▶ [Your task]
Everything from the first line of the entries below through the line holding "16: (827, 411, 1.18)" must be printed exactly as written.

▶ [Input records]
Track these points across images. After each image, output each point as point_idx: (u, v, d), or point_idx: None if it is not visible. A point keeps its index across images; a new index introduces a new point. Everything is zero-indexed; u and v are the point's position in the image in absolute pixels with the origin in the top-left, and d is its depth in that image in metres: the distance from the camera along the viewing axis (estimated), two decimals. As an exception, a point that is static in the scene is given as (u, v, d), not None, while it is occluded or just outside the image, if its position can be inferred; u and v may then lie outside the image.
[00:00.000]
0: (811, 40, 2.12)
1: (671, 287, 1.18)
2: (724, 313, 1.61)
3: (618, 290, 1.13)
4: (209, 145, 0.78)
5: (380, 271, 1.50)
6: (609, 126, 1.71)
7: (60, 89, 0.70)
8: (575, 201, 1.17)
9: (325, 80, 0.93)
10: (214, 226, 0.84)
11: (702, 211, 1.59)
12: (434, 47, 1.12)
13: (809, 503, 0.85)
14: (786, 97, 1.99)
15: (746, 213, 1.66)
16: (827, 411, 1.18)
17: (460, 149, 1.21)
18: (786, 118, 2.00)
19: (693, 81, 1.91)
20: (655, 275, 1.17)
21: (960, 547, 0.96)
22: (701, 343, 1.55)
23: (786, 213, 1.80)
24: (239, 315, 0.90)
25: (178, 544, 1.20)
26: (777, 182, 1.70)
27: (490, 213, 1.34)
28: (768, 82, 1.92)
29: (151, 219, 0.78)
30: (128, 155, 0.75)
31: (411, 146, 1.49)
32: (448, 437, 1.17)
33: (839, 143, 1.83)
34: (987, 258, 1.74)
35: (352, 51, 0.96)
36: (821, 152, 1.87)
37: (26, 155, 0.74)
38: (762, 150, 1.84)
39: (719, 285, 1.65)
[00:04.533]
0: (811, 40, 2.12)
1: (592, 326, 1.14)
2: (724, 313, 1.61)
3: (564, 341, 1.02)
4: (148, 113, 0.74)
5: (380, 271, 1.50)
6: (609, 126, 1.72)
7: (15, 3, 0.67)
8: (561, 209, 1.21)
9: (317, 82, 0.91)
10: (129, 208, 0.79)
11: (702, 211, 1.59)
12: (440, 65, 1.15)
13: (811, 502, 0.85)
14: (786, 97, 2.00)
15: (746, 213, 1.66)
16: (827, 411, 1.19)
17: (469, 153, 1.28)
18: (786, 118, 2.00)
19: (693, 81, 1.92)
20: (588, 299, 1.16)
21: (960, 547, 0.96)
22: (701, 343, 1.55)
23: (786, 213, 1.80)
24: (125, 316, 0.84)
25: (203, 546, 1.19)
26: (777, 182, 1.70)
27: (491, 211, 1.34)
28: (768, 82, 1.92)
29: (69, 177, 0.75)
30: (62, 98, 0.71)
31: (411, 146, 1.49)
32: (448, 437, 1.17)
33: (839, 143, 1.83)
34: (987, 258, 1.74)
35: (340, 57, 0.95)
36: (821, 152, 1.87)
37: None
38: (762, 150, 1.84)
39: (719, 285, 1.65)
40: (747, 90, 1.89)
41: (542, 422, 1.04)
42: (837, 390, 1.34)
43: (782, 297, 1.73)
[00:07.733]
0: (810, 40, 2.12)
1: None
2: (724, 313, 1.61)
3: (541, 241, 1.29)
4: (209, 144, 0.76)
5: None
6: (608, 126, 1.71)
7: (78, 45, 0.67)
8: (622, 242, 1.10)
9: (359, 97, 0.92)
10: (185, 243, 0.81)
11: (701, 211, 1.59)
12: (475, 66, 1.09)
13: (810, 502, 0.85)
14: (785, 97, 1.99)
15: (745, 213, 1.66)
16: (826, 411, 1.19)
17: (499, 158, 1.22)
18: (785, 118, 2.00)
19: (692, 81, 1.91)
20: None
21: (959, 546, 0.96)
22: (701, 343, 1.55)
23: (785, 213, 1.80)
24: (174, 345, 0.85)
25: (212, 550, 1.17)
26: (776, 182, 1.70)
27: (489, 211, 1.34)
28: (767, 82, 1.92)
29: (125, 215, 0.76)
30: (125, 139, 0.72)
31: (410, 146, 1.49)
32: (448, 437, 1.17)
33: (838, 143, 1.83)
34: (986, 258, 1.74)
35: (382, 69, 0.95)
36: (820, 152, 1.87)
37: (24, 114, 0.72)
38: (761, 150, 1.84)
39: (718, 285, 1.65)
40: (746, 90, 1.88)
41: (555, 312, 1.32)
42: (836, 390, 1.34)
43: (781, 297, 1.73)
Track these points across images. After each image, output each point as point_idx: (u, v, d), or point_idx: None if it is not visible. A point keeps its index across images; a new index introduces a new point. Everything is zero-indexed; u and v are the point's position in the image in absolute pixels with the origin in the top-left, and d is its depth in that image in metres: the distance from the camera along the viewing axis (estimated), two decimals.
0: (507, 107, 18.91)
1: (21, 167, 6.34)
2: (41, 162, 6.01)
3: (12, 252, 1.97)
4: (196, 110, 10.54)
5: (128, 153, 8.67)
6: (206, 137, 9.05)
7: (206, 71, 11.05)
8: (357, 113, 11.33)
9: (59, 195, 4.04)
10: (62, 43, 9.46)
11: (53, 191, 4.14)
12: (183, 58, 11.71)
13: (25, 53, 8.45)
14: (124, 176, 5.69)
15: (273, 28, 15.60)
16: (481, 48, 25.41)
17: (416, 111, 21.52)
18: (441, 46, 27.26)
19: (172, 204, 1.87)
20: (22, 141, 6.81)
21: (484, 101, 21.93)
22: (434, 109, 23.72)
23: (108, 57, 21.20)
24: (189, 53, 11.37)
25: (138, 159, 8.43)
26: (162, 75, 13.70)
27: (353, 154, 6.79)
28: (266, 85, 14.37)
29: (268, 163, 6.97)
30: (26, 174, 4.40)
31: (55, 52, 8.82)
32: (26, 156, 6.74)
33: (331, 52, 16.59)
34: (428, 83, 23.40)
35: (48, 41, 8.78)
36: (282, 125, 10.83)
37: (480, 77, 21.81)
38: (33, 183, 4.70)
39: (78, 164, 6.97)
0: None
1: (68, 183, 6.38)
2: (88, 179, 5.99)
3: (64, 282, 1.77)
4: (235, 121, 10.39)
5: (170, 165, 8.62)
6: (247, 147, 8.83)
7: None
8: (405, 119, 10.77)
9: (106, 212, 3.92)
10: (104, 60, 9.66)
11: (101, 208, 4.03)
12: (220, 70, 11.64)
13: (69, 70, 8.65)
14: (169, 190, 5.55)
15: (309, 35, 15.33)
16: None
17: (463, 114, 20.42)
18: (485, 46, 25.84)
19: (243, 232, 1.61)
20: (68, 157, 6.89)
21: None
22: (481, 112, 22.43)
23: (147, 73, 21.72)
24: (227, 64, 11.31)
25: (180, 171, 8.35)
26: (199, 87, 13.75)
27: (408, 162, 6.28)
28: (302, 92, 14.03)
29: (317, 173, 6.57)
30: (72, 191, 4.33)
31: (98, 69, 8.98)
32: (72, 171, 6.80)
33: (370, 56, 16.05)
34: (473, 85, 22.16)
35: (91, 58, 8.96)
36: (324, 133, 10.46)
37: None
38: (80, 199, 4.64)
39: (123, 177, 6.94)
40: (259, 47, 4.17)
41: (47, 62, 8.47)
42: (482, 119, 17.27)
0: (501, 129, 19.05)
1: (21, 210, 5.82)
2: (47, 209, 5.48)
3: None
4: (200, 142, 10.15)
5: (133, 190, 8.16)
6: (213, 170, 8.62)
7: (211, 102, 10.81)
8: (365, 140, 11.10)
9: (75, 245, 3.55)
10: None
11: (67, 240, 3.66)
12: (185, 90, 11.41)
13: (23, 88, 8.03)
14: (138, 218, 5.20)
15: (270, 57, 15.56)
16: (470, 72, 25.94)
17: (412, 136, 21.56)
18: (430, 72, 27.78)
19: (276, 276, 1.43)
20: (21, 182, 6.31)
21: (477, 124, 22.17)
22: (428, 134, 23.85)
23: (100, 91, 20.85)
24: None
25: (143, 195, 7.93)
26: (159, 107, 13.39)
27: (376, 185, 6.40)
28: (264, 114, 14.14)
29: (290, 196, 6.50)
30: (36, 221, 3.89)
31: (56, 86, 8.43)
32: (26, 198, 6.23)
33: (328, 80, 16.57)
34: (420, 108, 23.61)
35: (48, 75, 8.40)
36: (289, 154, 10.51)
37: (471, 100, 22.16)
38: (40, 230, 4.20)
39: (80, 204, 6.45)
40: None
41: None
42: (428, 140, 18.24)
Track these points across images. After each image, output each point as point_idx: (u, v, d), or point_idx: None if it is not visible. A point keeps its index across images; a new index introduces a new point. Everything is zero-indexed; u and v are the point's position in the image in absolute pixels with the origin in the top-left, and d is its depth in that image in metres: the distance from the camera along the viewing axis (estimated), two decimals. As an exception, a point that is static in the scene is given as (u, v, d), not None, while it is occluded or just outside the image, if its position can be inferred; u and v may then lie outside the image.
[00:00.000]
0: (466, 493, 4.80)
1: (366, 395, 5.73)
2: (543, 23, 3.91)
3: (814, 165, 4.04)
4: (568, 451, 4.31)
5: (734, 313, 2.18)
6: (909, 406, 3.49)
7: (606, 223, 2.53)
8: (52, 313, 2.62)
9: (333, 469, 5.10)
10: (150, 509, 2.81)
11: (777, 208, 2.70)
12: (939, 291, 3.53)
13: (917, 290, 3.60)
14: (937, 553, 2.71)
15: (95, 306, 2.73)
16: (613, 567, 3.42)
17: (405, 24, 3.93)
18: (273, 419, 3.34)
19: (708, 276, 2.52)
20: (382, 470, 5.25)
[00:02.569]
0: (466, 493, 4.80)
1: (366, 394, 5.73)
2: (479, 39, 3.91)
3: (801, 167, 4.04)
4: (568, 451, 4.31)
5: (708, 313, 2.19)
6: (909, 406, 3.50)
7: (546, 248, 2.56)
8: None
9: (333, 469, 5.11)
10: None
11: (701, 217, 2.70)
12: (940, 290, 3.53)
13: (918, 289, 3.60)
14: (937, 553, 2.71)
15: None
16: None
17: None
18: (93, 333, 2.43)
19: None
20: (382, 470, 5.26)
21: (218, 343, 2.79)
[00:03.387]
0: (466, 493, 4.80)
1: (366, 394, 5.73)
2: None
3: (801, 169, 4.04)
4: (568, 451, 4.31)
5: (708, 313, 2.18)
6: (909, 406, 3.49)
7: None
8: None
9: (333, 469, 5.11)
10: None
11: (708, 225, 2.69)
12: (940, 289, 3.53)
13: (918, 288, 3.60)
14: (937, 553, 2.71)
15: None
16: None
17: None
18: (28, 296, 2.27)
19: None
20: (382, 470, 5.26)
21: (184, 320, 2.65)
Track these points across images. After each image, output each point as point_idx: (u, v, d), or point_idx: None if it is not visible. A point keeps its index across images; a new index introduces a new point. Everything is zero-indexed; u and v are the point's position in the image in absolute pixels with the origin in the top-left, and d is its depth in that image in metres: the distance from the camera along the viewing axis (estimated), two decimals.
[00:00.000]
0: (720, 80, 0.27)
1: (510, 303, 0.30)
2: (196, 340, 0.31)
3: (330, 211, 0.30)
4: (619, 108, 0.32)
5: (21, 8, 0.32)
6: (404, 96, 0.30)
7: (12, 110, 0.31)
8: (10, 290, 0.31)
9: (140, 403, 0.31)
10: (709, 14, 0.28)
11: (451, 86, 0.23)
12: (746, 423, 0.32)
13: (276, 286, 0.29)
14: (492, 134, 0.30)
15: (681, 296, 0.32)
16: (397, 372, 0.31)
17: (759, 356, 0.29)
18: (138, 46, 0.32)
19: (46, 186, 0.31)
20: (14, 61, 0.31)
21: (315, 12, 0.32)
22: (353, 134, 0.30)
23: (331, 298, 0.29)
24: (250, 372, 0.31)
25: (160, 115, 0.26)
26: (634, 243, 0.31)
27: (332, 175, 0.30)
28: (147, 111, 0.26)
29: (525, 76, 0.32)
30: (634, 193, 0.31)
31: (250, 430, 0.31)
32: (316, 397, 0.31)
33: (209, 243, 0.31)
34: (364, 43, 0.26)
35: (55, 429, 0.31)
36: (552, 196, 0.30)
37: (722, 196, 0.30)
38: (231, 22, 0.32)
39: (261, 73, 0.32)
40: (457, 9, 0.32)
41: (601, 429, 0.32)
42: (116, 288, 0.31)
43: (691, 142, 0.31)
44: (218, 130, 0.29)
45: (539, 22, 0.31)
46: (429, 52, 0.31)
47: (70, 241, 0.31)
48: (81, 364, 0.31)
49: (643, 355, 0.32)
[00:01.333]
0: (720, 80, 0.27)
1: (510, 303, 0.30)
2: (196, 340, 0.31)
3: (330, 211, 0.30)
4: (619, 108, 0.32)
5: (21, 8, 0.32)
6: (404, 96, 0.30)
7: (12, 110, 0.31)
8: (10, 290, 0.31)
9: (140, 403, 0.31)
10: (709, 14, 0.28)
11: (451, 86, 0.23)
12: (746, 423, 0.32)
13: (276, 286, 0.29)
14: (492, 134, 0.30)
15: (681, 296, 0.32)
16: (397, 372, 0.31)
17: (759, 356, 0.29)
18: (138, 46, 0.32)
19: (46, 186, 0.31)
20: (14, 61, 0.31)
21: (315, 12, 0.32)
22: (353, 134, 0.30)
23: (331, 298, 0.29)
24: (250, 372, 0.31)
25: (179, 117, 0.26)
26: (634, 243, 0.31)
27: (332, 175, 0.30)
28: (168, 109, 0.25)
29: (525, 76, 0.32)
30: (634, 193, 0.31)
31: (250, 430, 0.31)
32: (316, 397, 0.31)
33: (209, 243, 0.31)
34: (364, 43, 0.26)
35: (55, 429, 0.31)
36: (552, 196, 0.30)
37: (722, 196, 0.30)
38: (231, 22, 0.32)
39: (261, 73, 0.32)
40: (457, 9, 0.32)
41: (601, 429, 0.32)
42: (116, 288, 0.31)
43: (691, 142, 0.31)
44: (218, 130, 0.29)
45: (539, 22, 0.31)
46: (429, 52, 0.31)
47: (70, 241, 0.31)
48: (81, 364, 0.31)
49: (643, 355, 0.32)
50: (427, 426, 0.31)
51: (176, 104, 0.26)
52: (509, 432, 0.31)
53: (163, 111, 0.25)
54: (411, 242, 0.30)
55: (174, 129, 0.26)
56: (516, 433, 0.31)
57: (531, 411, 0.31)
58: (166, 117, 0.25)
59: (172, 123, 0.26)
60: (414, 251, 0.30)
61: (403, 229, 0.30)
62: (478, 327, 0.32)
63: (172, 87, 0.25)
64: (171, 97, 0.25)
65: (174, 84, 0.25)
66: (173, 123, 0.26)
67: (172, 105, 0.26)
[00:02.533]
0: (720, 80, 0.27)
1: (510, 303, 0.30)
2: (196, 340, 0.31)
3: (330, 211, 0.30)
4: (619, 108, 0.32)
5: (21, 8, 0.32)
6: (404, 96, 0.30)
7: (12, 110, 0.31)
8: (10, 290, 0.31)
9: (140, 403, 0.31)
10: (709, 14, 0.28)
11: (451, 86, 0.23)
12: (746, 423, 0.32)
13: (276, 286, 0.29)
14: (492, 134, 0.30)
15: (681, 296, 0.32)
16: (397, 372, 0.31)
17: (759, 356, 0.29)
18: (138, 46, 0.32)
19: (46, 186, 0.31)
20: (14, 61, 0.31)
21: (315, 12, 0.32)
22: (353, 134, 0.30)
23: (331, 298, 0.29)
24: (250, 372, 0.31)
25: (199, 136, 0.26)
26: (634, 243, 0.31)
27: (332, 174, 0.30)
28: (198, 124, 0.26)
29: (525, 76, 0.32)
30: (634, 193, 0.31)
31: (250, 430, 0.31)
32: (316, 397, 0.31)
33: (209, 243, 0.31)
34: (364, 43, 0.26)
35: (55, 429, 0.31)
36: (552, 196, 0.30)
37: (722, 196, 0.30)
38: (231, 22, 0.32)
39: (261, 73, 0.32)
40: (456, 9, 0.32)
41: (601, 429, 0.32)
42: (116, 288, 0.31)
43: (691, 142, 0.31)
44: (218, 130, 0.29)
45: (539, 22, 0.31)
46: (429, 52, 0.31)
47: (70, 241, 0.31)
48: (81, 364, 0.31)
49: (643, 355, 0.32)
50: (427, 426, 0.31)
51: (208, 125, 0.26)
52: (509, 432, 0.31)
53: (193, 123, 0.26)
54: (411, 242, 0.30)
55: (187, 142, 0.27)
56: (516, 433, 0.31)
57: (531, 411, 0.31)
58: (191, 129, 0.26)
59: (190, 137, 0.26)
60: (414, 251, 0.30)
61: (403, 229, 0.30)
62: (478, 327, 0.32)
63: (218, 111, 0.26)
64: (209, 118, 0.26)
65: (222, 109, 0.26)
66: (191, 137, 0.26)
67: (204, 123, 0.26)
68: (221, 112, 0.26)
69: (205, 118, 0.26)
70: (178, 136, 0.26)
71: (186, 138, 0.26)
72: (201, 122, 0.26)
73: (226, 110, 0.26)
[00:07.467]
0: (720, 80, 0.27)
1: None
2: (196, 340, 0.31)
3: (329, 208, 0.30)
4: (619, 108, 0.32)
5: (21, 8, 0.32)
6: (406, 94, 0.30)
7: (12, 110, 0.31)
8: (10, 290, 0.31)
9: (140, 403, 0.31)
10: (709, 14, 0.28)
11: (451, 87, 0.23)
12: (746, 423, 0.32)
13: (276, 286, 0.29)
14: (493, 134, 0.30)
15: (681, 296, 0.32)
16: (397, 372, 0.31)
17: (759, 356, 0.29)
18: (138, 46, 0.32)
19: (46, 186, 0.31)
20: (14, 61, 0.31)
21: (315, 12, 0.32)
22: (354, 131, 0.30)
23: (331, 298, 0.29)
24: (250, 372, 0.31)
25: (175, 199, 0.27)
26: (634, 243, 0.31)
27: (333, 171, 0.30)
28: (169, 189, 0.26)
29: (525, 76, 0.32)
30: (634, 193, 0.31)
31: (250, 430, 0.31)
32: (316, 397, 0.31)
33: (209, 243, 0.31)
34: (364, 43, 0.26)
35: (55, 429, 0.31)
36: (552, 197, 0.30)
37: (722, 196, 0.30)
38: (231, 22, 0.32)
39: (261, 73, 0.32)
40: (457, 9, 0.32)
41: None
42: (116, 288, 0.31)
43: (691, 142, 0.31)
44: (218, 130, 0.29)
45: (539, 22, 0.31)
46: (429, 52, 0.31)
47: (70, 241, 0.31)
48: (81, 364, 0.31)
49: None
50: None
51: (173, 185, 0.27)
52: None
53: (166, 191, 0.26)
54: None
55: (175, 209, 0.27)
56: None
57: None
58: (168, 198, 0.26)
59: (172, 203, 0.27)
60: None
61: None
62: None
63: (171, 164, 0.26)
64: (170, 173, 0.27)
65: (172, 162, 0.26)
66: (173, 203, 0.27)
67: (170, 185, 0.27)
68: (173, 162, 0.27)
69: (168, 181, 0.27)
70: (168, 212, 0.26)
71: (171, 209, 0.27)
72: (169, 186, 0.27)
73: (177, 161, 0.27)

▶ [Solution to this exercise]
Track these points across images. After each image, output each point as point_idx: (u, v, d), or point_idx: None if it is not visible. A point keeps its index across images; a new index introduces a new point. Everything is zero-indexed; u and v are the point's position in the image in absolute pixels with the origin in the top-left, and d is its depth in that image in metres: the distance from the camera along the viewing axis (estimated), two decimals. As an exception, a point that is static in the scene is given as (u, v, d), not None, while it is occluded or just outside the image, if its position can be inferred; u and v may then lie outside the image.
[00:00.000]
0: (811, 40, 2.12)
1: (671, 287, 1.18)
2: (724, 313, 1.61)
3: (618, 290, 1.13)
4: (209, 145, 0.78)
5: (380, 271, 1.50)
6: (609, 126, 1.71)
7: (60, 89, 0.70)
8: (575, 201, 1.17)
9: (325, 80, 0.93)
10: (214, 226, 0.84)
11: (702, 211, 1.59)
12: (434, 47, 1.12)
13: (809, 503, 0.85)
14: (786, 97, 1.99)
15: (746, 213, 1.66)
16: (827, 411, 1.18)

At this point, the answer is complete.